• _Records drawn from a dataset_:
================

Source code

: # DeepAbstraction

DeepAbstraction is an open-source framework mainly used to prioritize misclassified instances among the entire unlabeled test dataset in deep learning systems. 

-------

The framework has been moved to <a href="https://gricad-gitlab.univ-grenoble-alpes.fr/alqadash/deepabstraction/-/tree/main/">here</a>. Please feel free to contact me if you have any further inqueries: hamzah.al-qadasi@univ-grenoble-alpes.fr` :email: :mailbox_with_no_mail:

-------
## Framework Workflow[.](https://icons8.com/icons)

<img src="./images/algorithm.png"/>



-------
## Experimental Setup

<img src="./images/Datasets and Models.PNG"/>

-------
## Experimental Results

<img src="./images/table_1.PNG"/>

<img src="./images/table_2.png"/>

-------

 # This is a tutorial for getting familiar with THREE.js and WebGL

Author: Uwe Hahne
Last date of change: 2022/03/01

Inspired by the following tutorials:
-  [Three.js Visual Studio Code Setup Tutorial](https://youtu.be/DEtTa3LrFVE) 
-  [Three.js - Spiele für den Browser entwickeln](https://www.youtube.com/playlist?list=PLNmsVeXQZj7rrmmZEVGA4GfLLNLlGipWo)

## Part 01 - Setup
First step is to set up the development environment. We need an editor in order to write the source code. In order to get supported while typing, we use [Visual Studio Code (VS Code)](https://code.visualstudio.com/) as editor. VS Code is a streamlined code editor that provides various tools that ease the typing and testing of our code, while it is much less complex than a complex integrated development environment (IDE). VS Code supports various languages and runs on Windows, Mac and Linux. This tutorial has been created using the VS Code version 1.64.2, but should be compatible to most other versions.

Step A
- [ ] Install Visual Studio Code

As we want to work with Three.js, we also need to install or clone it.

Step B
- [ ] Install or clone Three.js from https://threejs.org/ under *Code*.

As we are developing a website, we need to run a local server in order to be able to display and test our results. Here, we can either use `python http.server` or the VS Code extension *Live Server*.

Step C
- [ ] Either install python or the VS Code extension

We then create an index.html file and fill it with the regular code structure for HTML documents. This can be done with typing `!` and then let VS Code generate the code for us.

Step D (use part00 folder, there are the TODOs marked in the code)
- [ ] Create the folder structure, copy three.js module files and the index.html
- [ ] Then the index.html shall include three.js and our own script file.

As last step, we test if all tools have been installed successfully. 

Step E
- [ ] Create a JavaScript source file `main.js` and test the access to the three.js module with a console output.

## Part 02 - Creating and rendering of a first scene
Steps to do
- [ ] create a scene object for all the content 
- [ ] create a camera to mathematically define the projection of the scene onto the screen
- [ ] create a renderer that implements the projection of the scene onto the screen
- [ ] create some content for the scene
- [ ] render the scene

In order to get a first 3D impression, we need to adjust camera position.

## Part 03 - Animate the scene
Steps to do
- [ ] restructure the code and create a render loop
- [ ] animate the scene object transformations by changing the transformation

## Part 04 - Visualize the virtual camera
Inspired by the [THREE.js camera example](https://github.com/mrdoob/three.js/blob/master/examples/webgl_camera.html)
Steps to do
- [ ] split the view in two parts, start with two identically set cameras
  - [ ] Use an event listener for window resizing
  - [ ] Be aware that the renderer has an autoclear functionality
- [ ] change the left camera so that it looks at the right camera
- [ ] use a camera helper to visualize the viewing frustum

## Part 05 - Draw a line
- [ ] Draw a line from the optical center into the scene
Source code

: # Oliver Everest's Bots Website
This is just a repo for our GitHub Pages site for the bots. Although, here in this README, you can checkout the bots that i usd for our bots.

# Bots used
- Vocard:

================

• _ABOUT THIS TASK_: Nothing above should be left out. Print all the records exactly.

• _OUTPUT_:
Source code

: # DeepAbstraction

DeepAbstraction is an open-source framework mainly used to prioritize misclassified instances among the entire unlabeled test dataset in deep learning systems. 

-------

The framework has been moved to <a href="https://gricad-gitlab.univ-grenoble-alpes.fr/alqadash/deepabstraction/-/tree/main/">here</a>. Please feel free to contact me if you have any further inqueries: hamzah.al-qadasi@univ-grenoble-alpes.fr` :email: :mailbox_with_no_mail:

-------
## Framework Workflow[.](https://icons8.com/icons)

<img src="./images/algorithm.png"/>



-------
## Experimental Setup

<img src="./images/Datasets and Models.PNG"/>

-------
## Experimental Results

<img src="./images/table_1.PNG"/>

<img src="./images/table_2.png"/>

-------

 # This is a tutorial for getting familiar with THREE.js and WebGL

Author: Uwe Hahne
Last date of change: 2022/03/01

Inspired by the following tutorials:
-  [Three.js Visual Studio Code Setup Tutorial](https://youtu.be/DEtTa3LrFVE) 
-  [Three.js - Spiele für den Browser entwickeln](https://www.youtube.com/playlist?list=PLNmsVeXQZj7rrmmZEVGA4GfLLNLlGipWo)

## Part 01 - Setup
First step is to set up the development environment. We need an editor in order to write the source code. In order to get supported while typing, we use [Visual Studio Code (VS Code)](https://code.visualstudio.com/) as editor. VS Code is a streamlined code editor that provides various tools that ease the typing and testing of our code, while it is much less complex than a complex integrated development environment (IDE). VS Code supports various languages and runs on Windows, Mac and Linux. This tutorial has been created using the VS Code version 1.64.2, but should be compatible to most other versions.

Step A
- [ ] Install Visual Studio Code

As we want to work with Three.js, we also need to install or clone it.

Step B
- [ ] Install or clone Three.js from https://threejs.org/ under *Code*.

As we are developing a website, we need to run a local server in order to be able to display and test our results. Here, we can either use `python http.server` or the VS Code extension *Live Server*.

Step C
- [ ] Either install python or the VS Code extension

We then create an index.html file and fill it with the regular code structure for HTML documents. This can be done with typing `!` and then let VS Code generate the code for us.

Step D (use part00 folder, there are the TODOs marked in the code)
- [ ] Create the folder structure, copy three.js module files and the index.html
- [ ] Then the index.html shall include three.js and our own script file.

As last step, we test if all tools have been installed successfully. 

Step E
- [ ] Create a JavaScript source file `main.js` and test the access to the three.js module with a console output.

## Part 02 - Creating and rendering of a first scene
Steps to do
- [ ] create a scene object for all the content 
- [ ] create a camera to mathematically define the projection of the scene onto the screen
- [ ] create a renderer that implements the projection of the scene onto the screen
- [ ] create some content for the scene
- [ ] render the scene

In order to get a first 3D impression, we need to adjust camera position.

## Part 03 - Animate the scene
Steps to do
- [ ] restructure the code and create a render loop
- [ ] animate the scene object transformations by changing the transformation

## Part 04 - Visualize the virtual camera
Inspired by the [THREE.js camera example](https://github.com/mrdoob/three.js/blob/master/examples/webgl_camera.html)
Steps to do
- [ ] split the view in two parts, start with two identically set cameras
  - [ ] Use an event listener for window resizing
  - [ ] Be aware that the renderer has an autoclear functionality
- [ ] change the left camera so that it looks at the right camera
- [ ] use a camera helper to visualize the viewing frustum

## Part 05 - Draw a line
- [ ] Draw a line from the optical center into the scene
Source code

: # Oliver Everest's Bots Website
This is just a repo for our GitHub Pages site for the bots. Although, here in this README, you can checkout the bots that i usd for our bots.

# Bots used
- Vocard:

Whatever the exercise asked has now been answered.